▶ **DIRECTION**
Convert the text lines of every row below into a JSON list of strings, one string per line, with blank lines omitted. Leave the pictures out of the answer.

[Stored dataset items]
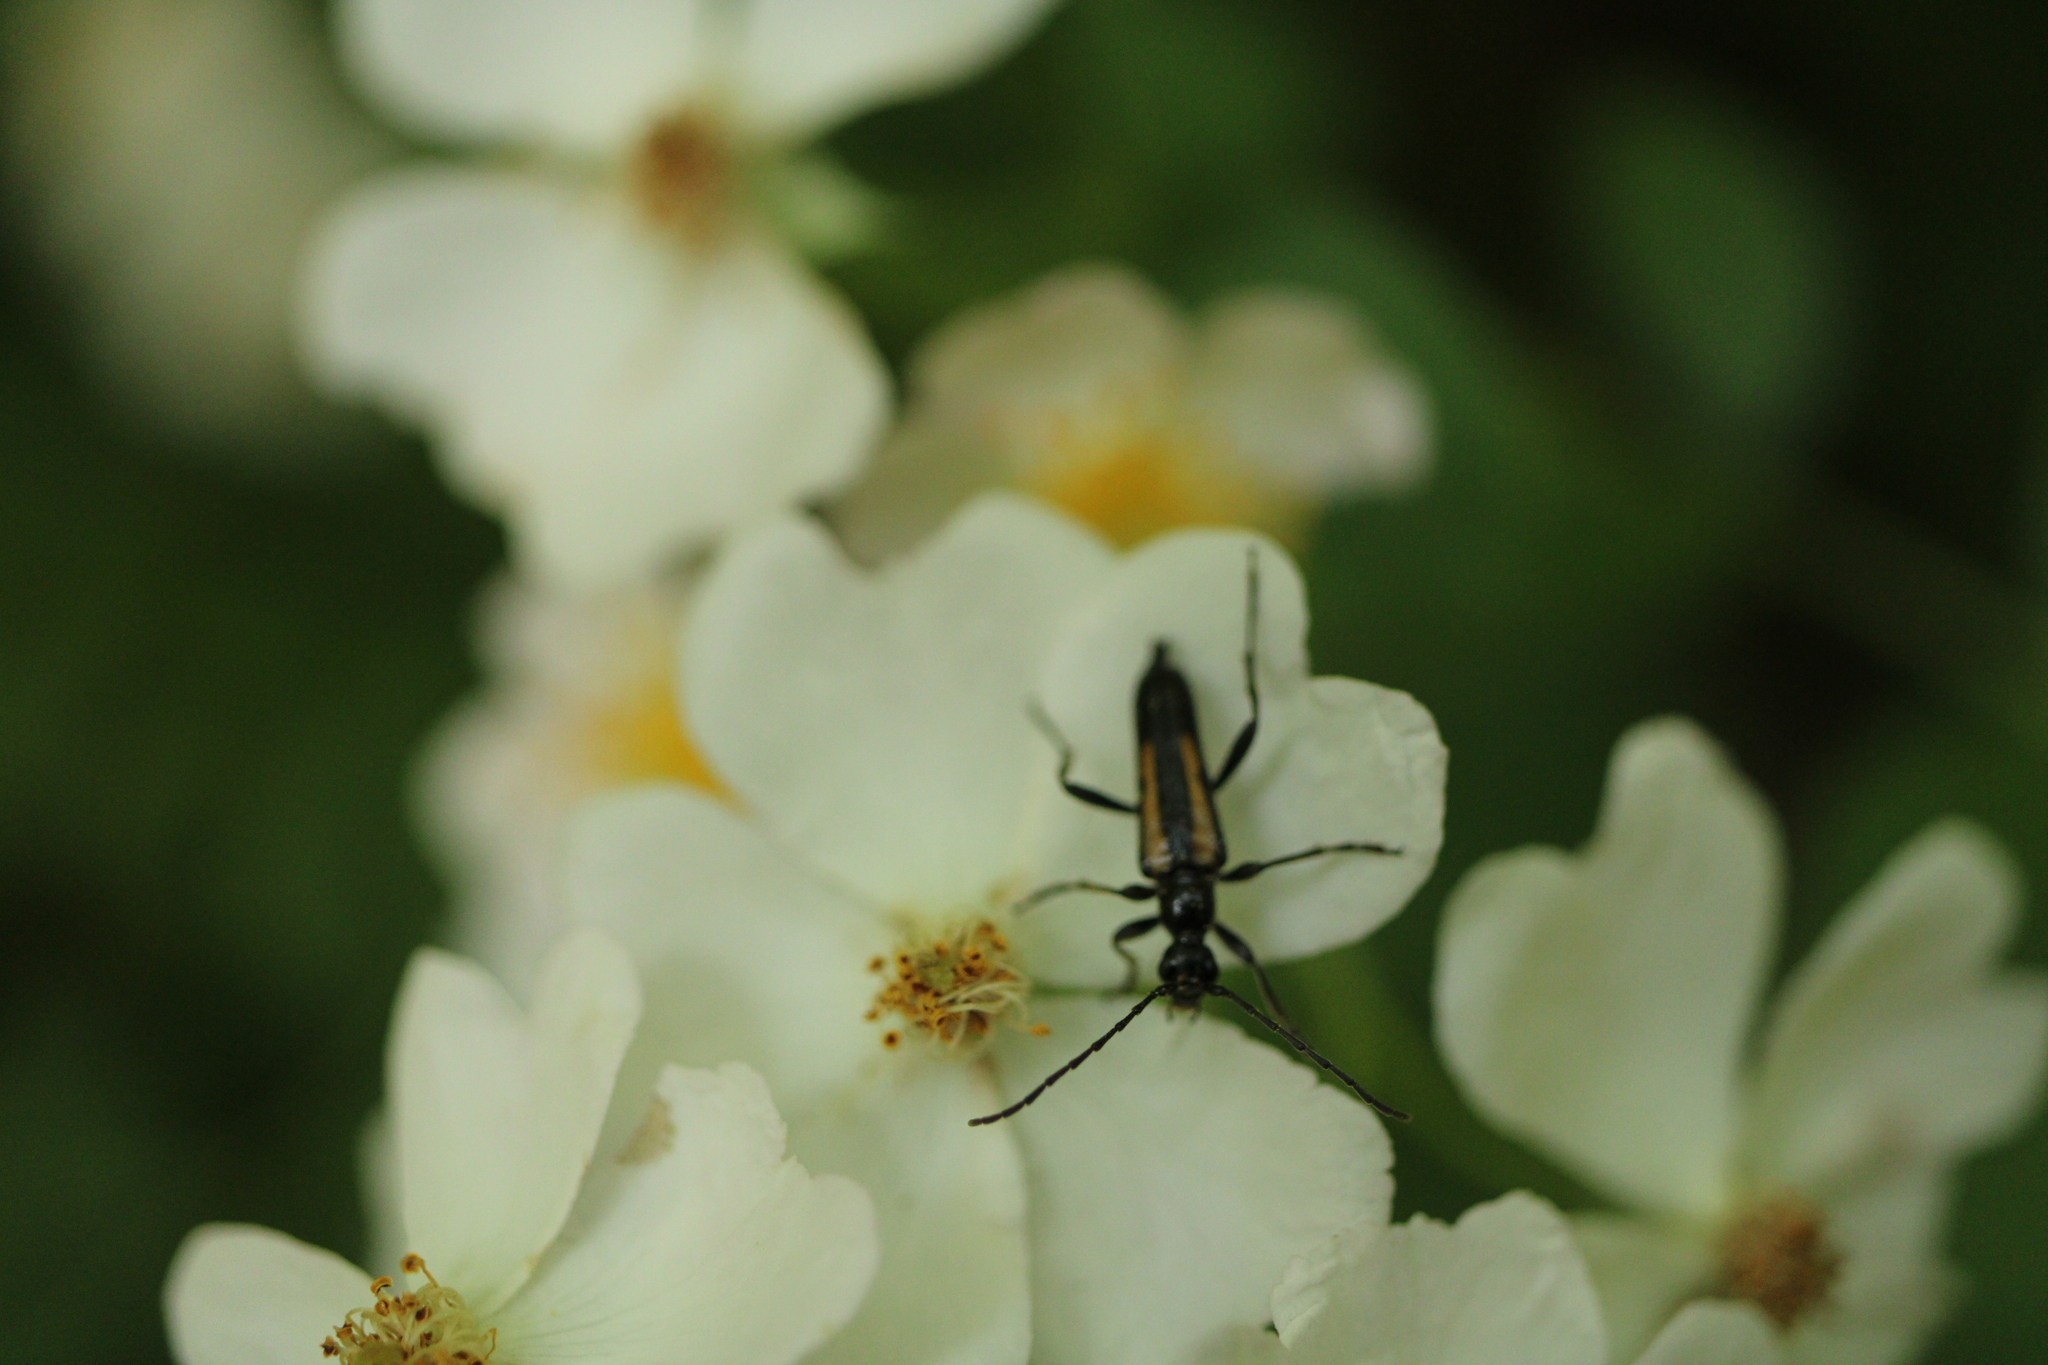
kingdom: Animalia
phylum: Arthropoda
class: Insecta
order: Coleoptera
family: Cerambycidae
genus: Strangalepta
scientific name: Strangalepta abbreviata
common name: Strangalepta flower longhorn beetle
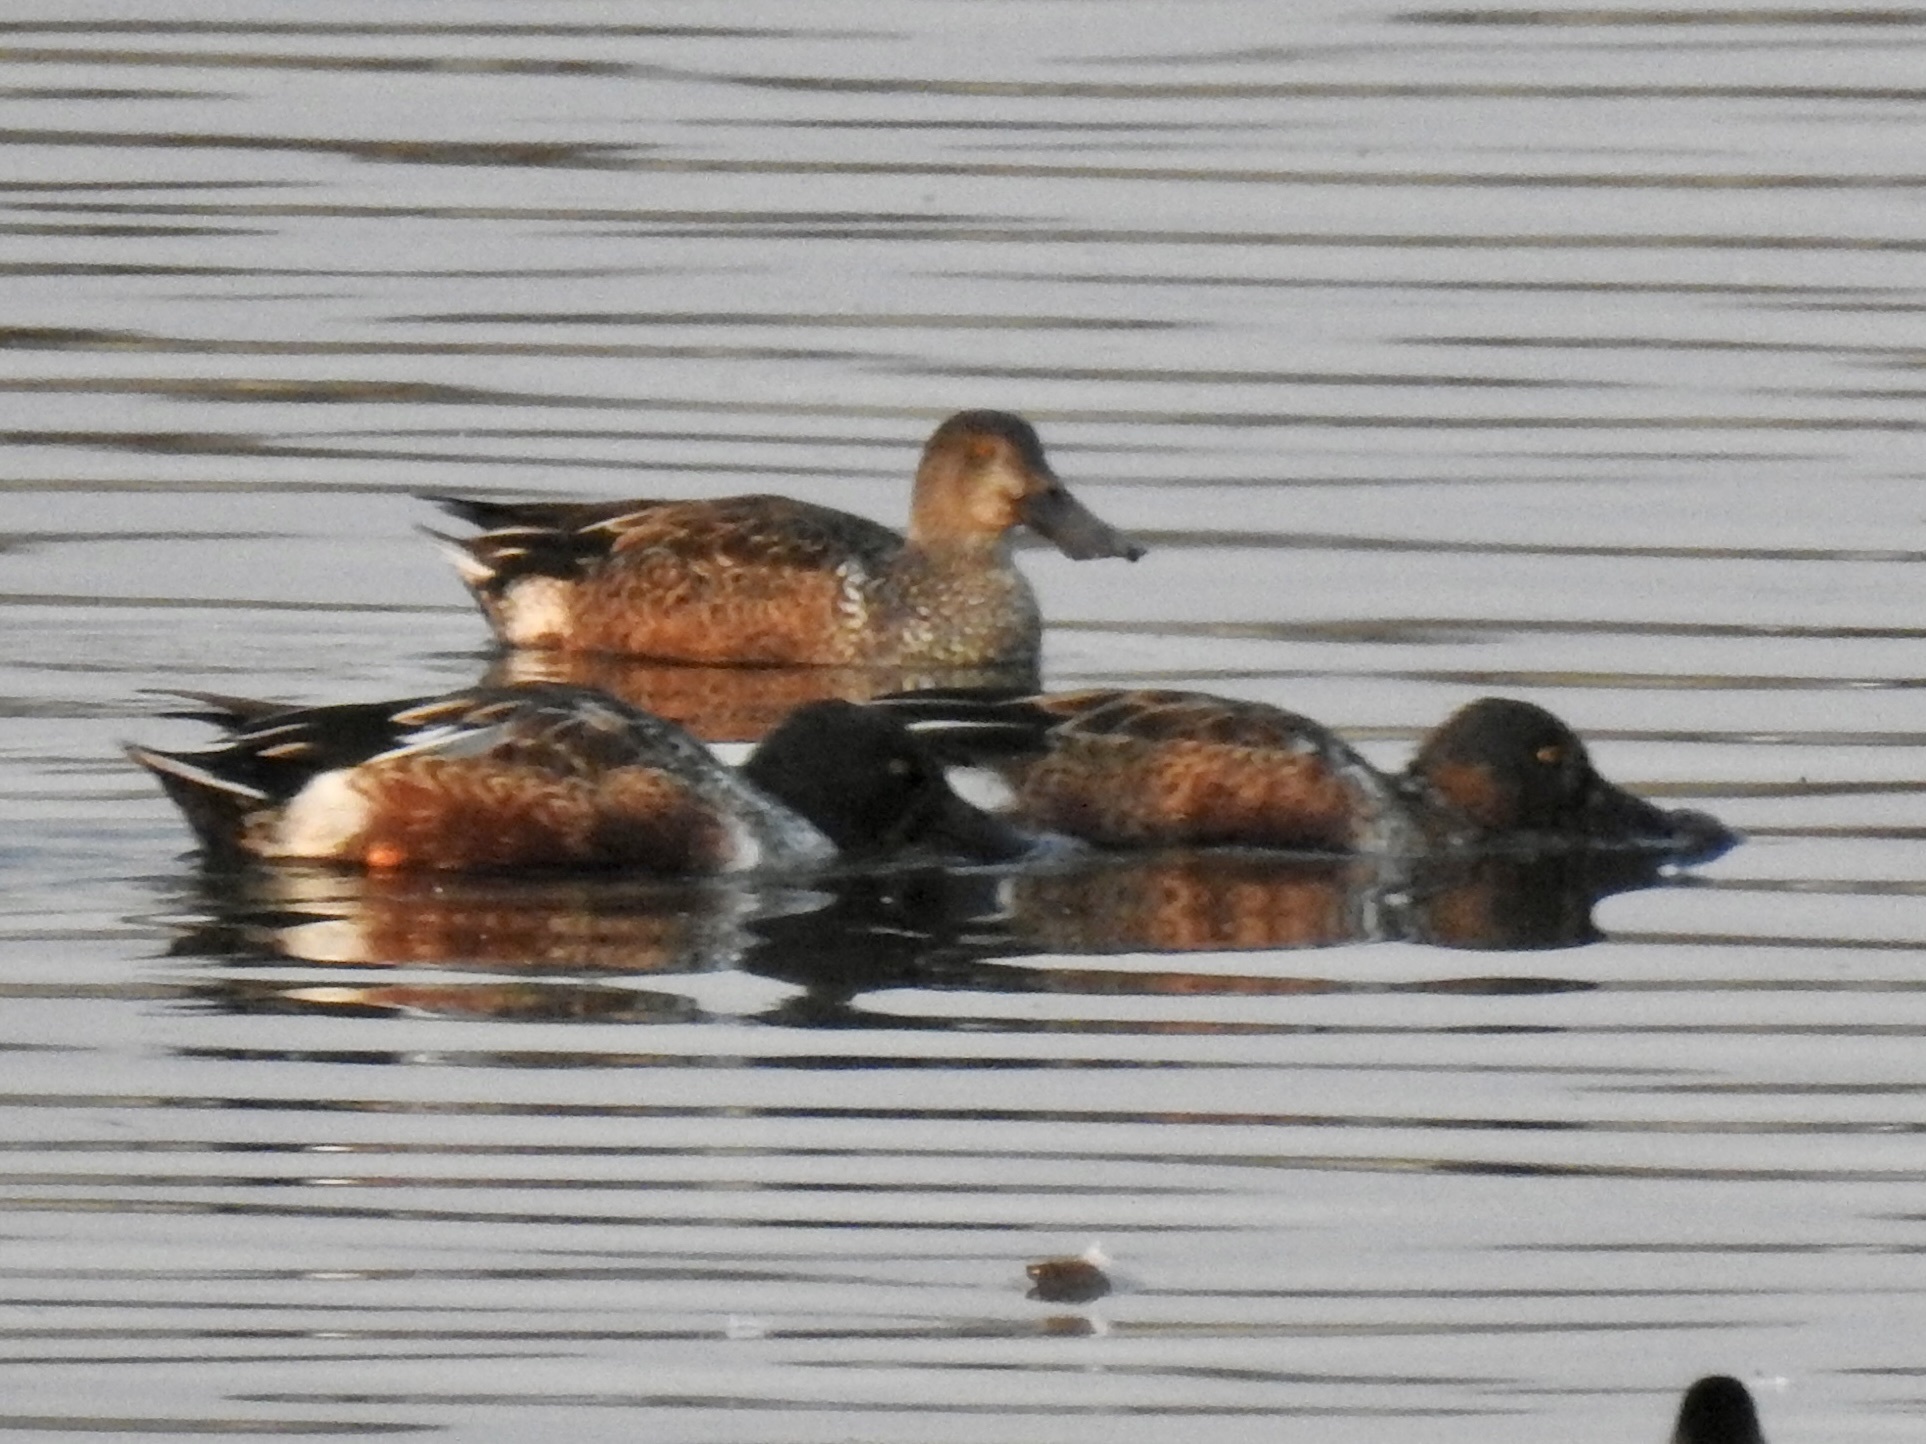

▶ **SOLUTION FOR THIS TASK**
[
  "kingdom: Animalia",
  "phylum: Arthropoda",
  "class: Insecta",
  "order: Coleoptera",
  "family: Cerambycidae",
  "genus: Strangalepta",
  "scientific name: Strangalepta abbreviata",
  "common name: Strangalepta flower longhorn beetle"
]